EDIT 3: All good now, the DNS has done its thing and defed.xyz is fully operational! Once again, thank you all for having checked out my tool, it means a lot to me.
Deploy problems, read more
EDIT 2: I’ve managed to fix it as well as add some optimization measures. Now it shouldn’t ramp up bandwith nearly as fast. The DNS records are still propagating for https://defed.xyz so that might not work, in the meantime you can use the free Netlify domain of https://sunny-quokka-c7bc18.netlify.app
EDIT 1: You guys played too much with my site and ended up consuming this entire month’s 100GB limit of free quota, so the site is currently blocked.
This is probably my most succesful project ever, thank you all for checking it out. It will take me some time to find another suitable host and move the project there.
ORIGINAL POST: I couldn’t find any tools to check this, so I built one myself.
This is a little site I built: the Defederation Investigator defed.xyz. With it, you can get a comprehensive view of which instances have blocked yours, as well as which ones you are federated with.
The tool is open source and available on GitHub. Hopefully someone will find it useful, enjoy.
What does returning errors mean? I had a main account that I tried migrating away from lemmy.world, only to have it return errors from lemmy.world. I can’t see two thirds of the comments I can from this programming.dev account.
For some reason when I query programming.dev
, as well as a couple other instances from my Vercel deployement I get 403s “Forbidden” errors. Not really sure why, it works when I run it from localhost? Maybe them or their provider have somehow blocked request from Vercel because they are afraid of bots? It’s anyone’s guess really.

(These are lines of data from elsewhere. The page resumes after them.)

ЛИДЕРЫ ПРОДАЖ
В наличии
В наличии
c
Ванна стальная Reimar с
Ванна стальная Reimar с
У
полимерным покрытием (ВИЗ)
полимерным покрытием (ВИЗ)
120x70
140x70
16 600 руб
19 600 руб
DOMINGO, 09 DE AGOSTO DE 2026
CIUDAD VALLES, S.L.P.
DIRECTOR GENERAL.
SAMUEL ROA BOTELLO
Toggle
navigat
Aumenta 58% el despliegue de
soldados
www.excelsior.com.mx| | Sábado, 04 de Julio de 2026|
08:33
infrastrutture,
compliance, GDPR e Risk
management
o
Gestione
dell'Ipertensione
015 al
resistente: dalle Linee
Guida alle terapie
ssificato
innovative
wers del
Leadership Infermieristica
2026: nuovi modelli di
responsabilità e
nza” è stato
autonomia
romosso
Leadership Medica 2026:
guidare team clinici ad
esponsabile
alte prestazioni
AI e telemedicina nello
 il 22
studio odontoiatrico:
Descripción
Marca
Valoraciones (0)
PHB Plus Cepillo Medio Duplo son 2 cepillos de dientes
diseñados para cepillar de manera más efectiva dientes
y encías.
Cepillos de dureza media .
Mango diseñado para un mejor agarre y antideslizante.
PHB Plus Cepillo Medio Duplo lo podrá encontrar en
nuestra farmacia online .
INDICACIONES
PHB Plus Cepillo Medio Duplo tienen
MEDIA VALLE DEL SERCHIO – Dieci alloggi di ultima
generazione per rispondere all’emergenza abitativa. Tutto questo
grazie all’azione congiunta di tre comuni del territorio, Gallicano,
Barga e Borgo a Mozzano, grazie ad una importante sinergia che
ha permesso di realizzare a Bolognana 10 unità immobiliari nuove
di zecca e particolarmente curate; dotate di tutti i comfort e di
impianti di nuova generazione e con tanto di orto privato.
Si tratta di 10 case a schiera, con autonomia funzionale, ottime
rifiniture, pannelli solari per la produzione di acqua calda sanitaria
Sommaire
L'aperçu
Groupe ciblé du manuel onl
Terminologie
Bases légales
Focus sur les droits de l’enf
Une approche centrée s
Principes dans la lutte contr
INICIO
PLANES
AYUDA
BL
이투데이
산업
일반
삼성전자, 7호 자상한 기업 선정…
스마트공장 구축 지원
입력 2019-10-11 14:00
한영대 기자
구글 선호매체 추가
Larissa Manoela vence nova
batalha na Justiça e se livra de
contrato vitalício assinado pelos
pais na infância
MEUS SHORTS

This site is built on top of the lemmy-js-client, which is maintained by the Lemmy developers, unfortunately there isn’t any API documentation to look at, so for those times when the JS client doesn’t work it’s very hard for me to debug it and troubleshoot it.
BTW you can look at these errors yourself in your browser’s “network” tab, all errors return 500s. In the request body you can see the queried URL, in the response you can see the error message. Sometimes it’s “Forbidden”, some other time it’s a timeout (possibly due to the instance being offline or severely overloaded).